Mothercare reported its first full year profit in five years today, benefiting from lower costs and improved trading in its core UK business.
For the year to 26 March 2016, the retailer posted a statutory profit before tax of £9.7m compared to a loss of £13.1m in the previous years, on group sales down 4.4% to £682.3m. Its UK division still made a loss of £6.4m. although this was improvement on last year’s £18.0m and comes after a pick in trading in its stores and online.
The group has been closing underperforming stores whilst modernising and refurbishing others. It refurbished 47 stores last year with 40% of retail space in the UK now in a “new, modern and much improved format.” This helped lift UK like-for-like sales by 3.6% with total sales edging up 0.3% to £459.7m, despite 19 store closures.
Renewed focus on its online actives also help lift sales on this side of its business by 15% with it now accounting for 37% of UK retail sales.
Meanwhile, difficult trading conditions overseas led to international like-for-like sales falling 4.5%.
Mark Newton-Jones, Chief Executive of Mothercare, said: “The results highlight the significant progress we are making towards returning the UK to profitability. Improvements to our customer offer, both in store and online, and the look and feel of the store estate are driving like-for-like sales growth for a second consecutive year. Nearly 40% of the store estate is now in the new and much improved format and the feedback from customers continues to be positive. This sales growth is not at the expense of gross margins which have also returned to growth. There is still much to do, but we are encouraged by our maintained trajectory towards profitability in the UK.”
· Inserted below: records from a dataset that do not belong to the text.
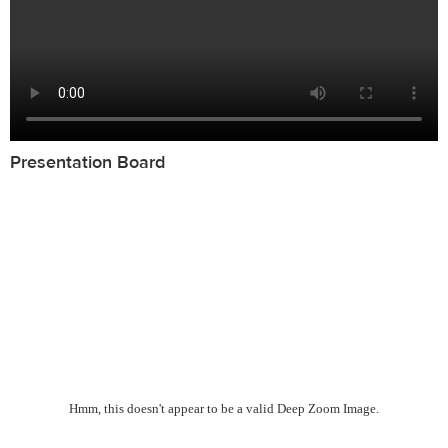
Presentation Board
Hmm, this doesn't appear to be a valid Deep Zoom Image.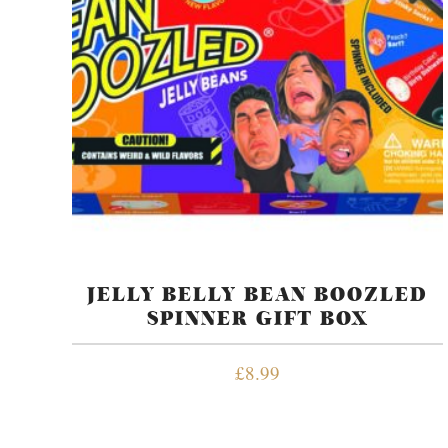
JELLY BELLY BEAN BOOZLED
SPINNER GIFT BOX
£
8.99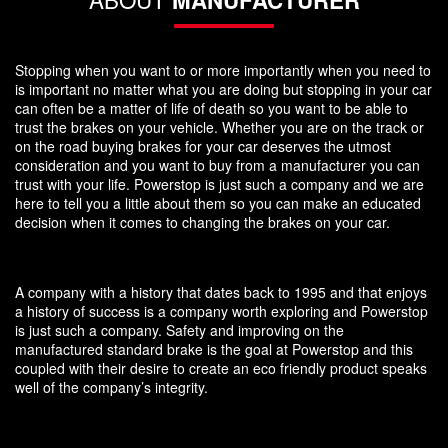
Stopping when you want to or more importantly when you need to
is important no matter what you are doing but stopping in your car
can often be a matter of life of death so you want to be able to
trust the brakes on your vehicle. Whether you are on the track or
on the road buying brakes for your car deserves the utmost
consideration and you want to buy from a manufacturer you can
trust with your life. Powerstop is just such a company and we are
here to tell you a little about them so you can make an educated
decision when it comes to changing the brakes on your car.
A company with a history that dates back to 1995 and that enjoys
a history of success is a company worth exploring and Powerstop
is just such a company. Safety and improving on the
manufactured standard brake is the goal at Powerstop and this
coupled with their desire to create an eco friendly product speaks
well of the company’s integrity.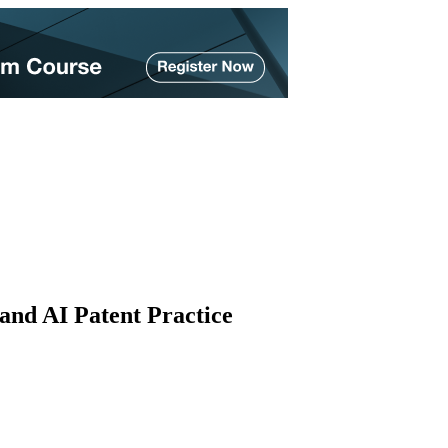
and AI Patent Practice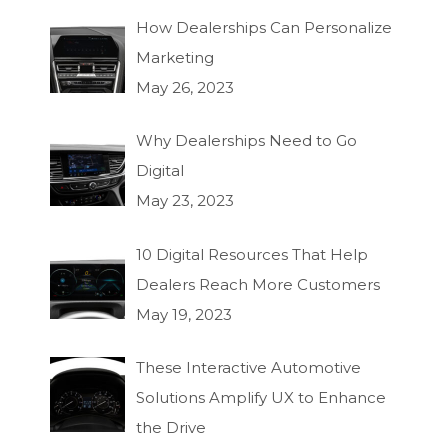
How Dealerships Can Personalize
Marketing
May 26, 2023
Why Dealerships Need to Go
Digital
May 23, 2023
10 Digital Resources That Help
Dealers Reach More Customers
May 19, 2023
These Interactive Automotive
Solutions Amplify UX to Enhance
the Drive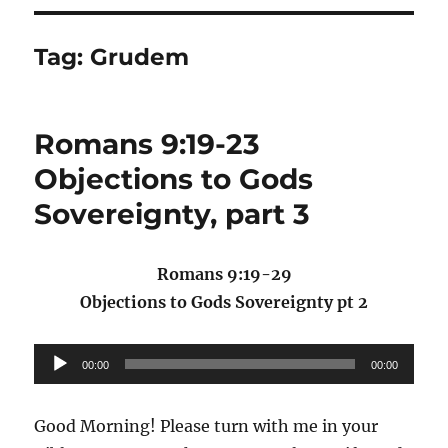
Tag:
Grudem
Romans 9:19-23
Objections to Gods
Sovereignty, part 3
Romans 9:19-29
Objections to Gods Sovereignty pt 2
Audio
00:00
00:00
Player
Good Morning! Please turn with me in your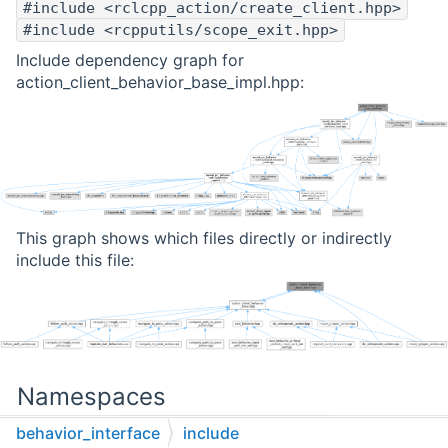
#include <rclcpp_action/create_client.hpp>
#include <rcpputils/scope_exit.hpp>
Include dependency graph for
action_client_behavior_base_impl.hpp:
This graph shows which files directly or indirectly
include this file:
Namespaces
behavior_interface
include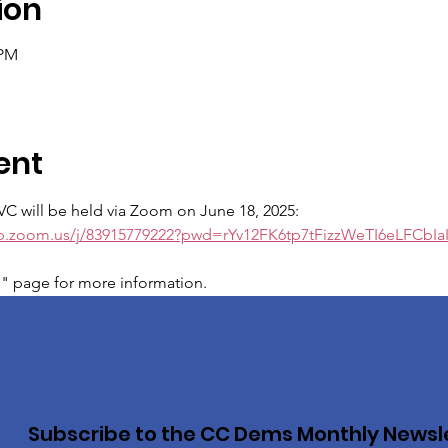
ion
 PM
ent
VC will be held via Zoom on June 18, 2025:
eb.zoom.us/j/83915779222?pwd=rYv12FK6tp7tFizzWeTI6eLFCbIa
s" page for more information.
Subscribe to the CC Dems Monthly Newsl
He added: “Conditions for our International business remain challenging. The issues are primarily at a macro level, with economic and currency headwinds persisting. Whilst we recognise these pressures, we believe that we can also make some improvements in how we operate. We are exiting underperforming stores whilst continuing to grow space where there is potential for long term growth. We are also taking the lessons learned from our success in the UK and exporting them to our International markets. This is strengthening our International operations and improving the management of our brand globally.”